Probabilmente il Vaticano sapeva tutto ma esitava a intervenire. L’impressione è che il pontefice tedesco abbia cercato d’immischiarsi il meno possibile nelle strane decisioni della gelosa gerarchia polacca, al cui interno si cerca di occultare tra silenzi misericordiosi e rimozioni pietose la mole di smarrimenti che coinvolse una parte del clero ai tempi della dittatura comunista. Può darsi inoltre che l’atavico realismo politico del Vaticano, il quale ha spesso usato verso le prigioniere e vulnerabili Chiese dell’Est pesi e misure alternate, ora sostenendo ora frenando presuli crociati come Wyszynski, Mindszenty, Stepinac, abbia indotto il papa a socchiudere un occhio sul passato di Wielgus lasciando ai cattolici polacchi di risolvere tra loro uno scandalo che, al dilà del fatto religioso, va assumendo i contorni incontrollabili di una dirompente patologia nazionale. In un contesto tanto delicato, per non dire esplosivo, l’ideale per Ratzinger era quello di accettare le dimissioni di Wielgus anziché imporle e così è avvenuto.

La prudenza della Santa Sede la si spiega ancor meglio sullo sfondo dell’incalzante crisi politica e psicologica che, da un anno a questa parte, sta alterando l’identità europea e democratica della Polonia. Il grande tema, pieno d’insidie, che da qualche tempo agita gli animi dei polacchi è infatti: chiudere pietosamente le piaghe del passato comunista o riaprirle inquisitoriamente?
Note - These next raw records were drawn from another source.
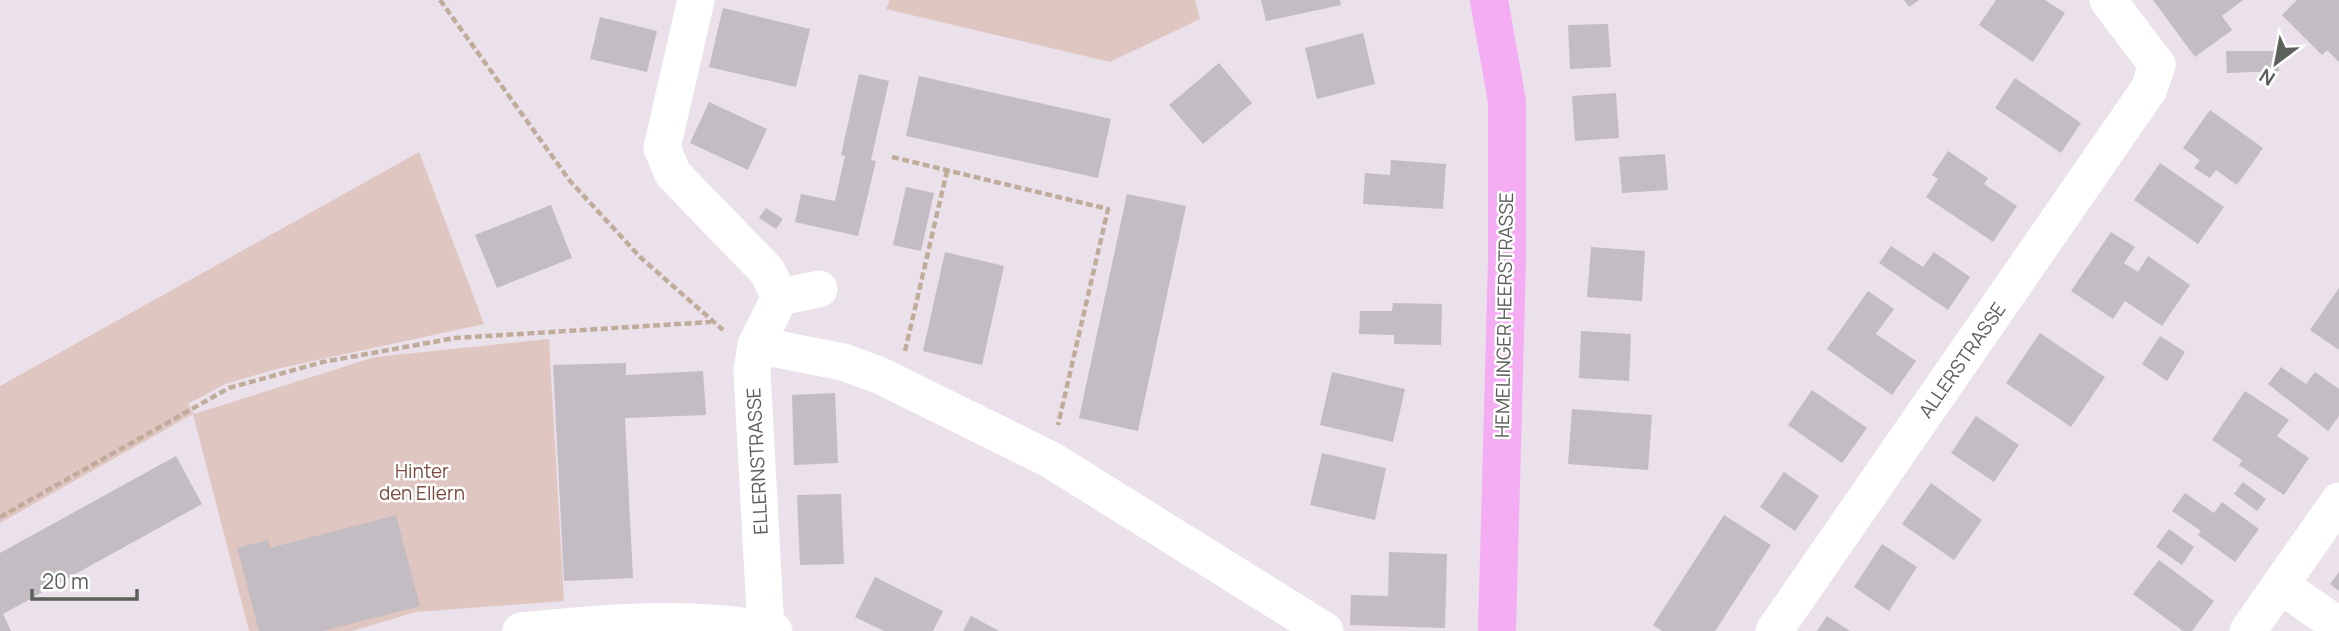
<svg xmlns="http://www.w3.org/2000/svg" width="2339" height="631" viewBox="0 0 2339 631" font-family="Manrope,sans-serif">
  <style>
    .green { fill: #e0c6c1 }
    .building { fill: #c3bcc3 }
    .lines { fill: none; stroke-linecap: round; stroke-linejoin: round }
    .path { stroke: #c0ac9b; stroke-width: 4.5; stroke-dasharray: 7 3.5; stroke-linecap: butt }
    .minor { stroke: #fff; stroke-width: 37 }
    .major { stroke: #f4adf3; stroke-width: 38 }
    .labels { text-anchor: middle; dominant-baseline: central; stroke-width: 5; stroke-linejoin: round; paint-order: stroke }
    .street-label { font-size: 19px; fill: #5c605a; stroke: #fff }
    .park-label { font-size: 19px; fill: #7b4b3e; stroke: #fff }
  </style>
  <rect width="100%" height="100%" fill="#eae1eb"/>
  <path class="green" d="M890,0h305l5,19 -90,43 -224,-53z
    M419,152l65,172 -208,45 -51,15 -37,20 6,10 181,-57 174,-18 15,262 -148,11 -64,19h-103l-56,-217 -193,109v-137z"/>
  <path class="building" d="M1261,0h79l1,5 -75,16z
    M1904,0h15l-10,7z
    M1996,0h49l20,13 -32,49 -54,-37z
    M2153,0h90l-21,16 10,14 -37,27z
    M2297,0h42v62l-12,-12 -5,5 -40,-40z
    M723,8l87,21 -14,58 -87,-20z
    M600,17l57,14 -10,41 -57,-13z
    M1608,24l3,43 -41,2 -2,-44z
    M1363,33l12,51 -58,15 -12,-51z
    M2226,51h52l1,20 -52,2z
    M1219,63l33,40 -49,41 -34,-39z
    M859,74l30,7 -18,79 5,1 -18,75 -63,-14 6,-28 34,7 10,-45 -4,-1z
    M919,76l192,43 -13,59 -192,-42z
    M2015,78l66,45 -20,30 -66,-45z
    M1616,93l3,45 -44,3 -3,-45z
    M709,102l58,27 -19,41 -58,-27z
    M2210,110l53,38 -26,37 -21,-15 -6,8 -16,-10 6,-8 -17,-12z
    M1948,151l40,27 -4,6 33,22 -24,36 -67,-45 12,-18 -6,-4z
    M1665,154l3,36 -46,3 -3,-36z
    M1391,160l55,4 -3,45 -80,-5 2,-31 25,2z
    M2160,163l64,44 -26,37 -64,-44z
    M906,187l28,6 -13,58 -28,-6z
    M1127,194l59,12 -48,225 -59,-13z
    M551,205l21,53 -75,30 -22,-53z
    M766,208l17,11 -7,10 -17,-11z
    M2111,232l24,15 -11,16 14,9 10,-16 42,29 -28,41 -37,-25 -12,18 -42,-28z
    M1891,246l32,21 11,-15 36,25 -22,33 -69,-47z
    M1591,247l54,4 -3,50 -55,-4z
    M945,252l59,14 -22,99 -59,-14z
    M2339,288v62l-29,-20z
    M1868,291l26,18 -18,25 40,27 -24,34 -65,-46z
    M1393,303l49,1 -1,41 -47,-1v-9l-35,-1 1,-23h32z
    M1581,331l50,3 -2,47 -50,-3z
    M2040,333l65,44 -34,50 -65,-44z
    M2160,336l25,16 -18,29 -25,-17z
    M626,363v12l77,-4 3,44 -81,3 8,160 -69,3 -11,-216z
    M2281,367l25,17 9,-12 24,17v27l-11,15 -60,-47z
    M1332,372l73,17 -12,53 -73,-17z
    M1812,390l55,38 -25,35 -54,-38z
    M2245,391l44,29 -12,16 32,22 -25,37 -45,-30 3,-5 -30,-20z
    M835,393l3,70 -44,2 -2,-70z
    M1572,409l80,6 -4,55 -80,-6z
    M1976,416l43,29 -25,37 -43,-29z
    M1322,453l64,15 -11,52 -65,-15z
    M176,456l26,48 -199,110 8,17h-11v-78z
    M1784,472l35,24 -24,35 -35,-24z
    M2243,482l23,17 -9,12 -23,-17z
    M1931,483l51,37 -28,40 -52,-36z
    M2185,493l29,20 8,-11 37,27 -24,33 -37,-27 3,-4 -29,-20z
    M841,494l3,70 -44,1 -3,-70z
    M396,515l24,91 -97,25h-64l-22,-83 31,-8 2,8z
    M1724,515l47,30 -56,86h-53l-9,-6z
    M2169,529l25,18 -12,18 -26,-18z
    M1882,544l35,23 -28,44 -35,-24z
    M1389,552l58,2 -2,74 -95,-3 1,-30 37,1z
    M2159,560l55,41 -22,30h-9l-50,-37z
    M2339,572v19l-9,-7z
    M875,577l68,34 -10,20h-49l-29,-14z
    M971,616l28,15h-36z
    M1827,616l23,15h-33z"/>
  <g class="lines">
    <path class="path" d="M440,0l130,181 70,76 83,73
      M892,157l216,52 -50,216
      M905,351l42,-180
      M0,517l229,-129 94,-26 132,-24 256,-16"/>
    <path class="minor" d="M696,0l-34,148 11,26 94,97 13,26 -24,48 -4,27 14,259
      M780,297l39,-8
      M756,345l87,17 36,13 172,85 274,171
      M2280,585l59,41
      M521,631c83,-9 171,-16 253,0
      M1774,631l375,-542 8,-24 -49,-65
      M2248,631l91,-130"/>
    <path class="major" d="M1489,0l18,102v158l-10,371"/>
  </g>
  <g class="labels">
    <g class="street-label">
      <text transform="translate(1504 315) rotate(-89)">HEMELINGER HEERSTRASSE</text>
      <text transform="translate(1962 360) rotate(-55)">ALLERSTRASSE</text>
      <text transform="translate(757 461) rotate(-93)">ELLERNSTRASSE</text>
    </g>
    <g class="park-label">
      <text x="422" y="471">Hinter<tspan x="422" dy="22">den Ellern</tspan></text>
    </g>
  </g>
  <g transform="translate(2276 63) rotate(212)" stroke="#ffffff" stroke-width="5" paint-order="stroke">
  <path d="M0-5L12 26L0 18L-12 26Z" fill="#5c605a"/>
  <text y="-10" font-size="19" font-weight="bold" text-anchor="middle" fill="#5c605a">N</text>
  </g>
  <path d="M32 589v10h105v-10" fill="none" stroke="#5c605a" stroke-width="3.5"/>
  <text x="42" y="589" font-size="21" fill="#5c605a" stroke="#ffffff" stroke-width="5" paint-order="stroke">20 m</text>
</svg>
I gemelli Kaczynski, uno capo dello Stato e l’altro del governo, ambedue populisti di destra e ipernazionalisti, danno l’impressione di voler spingere il Paese alla deriva e ai margini dell’Europa. Essi soffiano sulle braci dell’ancestrale antisemistismo polacco e sostengono l’Istituto della memoria nazionale che, a colpi di dossier più o meno autentici o del tutto apocrifi, estratti da archivi segreti, sta intossicando il clima della convivenza nazionale. Si va diffondendo un clima di caccia alle streghe in una società ammorbata da decenni di comunismo dove, purtroppo, come dimostra il caso dell’arcivescovo spia, le streghe ci sono e sono tante e annidate perfino nella Chiesa «più cattolica del mondo». Il rimbombo mediatico, tra cui spicca per fanatismo e volgarità l’emittente nazionalclericale e filogovernativa di Radio Marija, s’interessa sempre meno ai parametri di Maastricht e sempre più ai fantasmi della Vistola: la cattiva memoria del tempo che fu tende a sostituirsi al presente e a ingoiarlo.

Tutto questo comunque non relativizza e non sminuisce la gravità dello scandalo dell’arcivescovo dimissionario, lo colloca però in un quadro ambientale quanto mai inquinato e ambiguo. L’atmosfera da inquisizione, che sta avvelenando la Polonia gemellocratica dei Kaczynski, avrebbe dovuto semmai suggerire alla Chiesa di prendere per tempo le distanze che non ha preso nei confronti di un porporato bugiardo e già da alcune settimane seriamente indiziato. Esporre alla berlina dell’autodenuncia e alla costrizione delle dimissioni il successore del primate Glemp, dopo due giorni dalla nomina episcopale, è stata la svista peggiore che l’orgogliosa gerarchia polacca potesse commettere.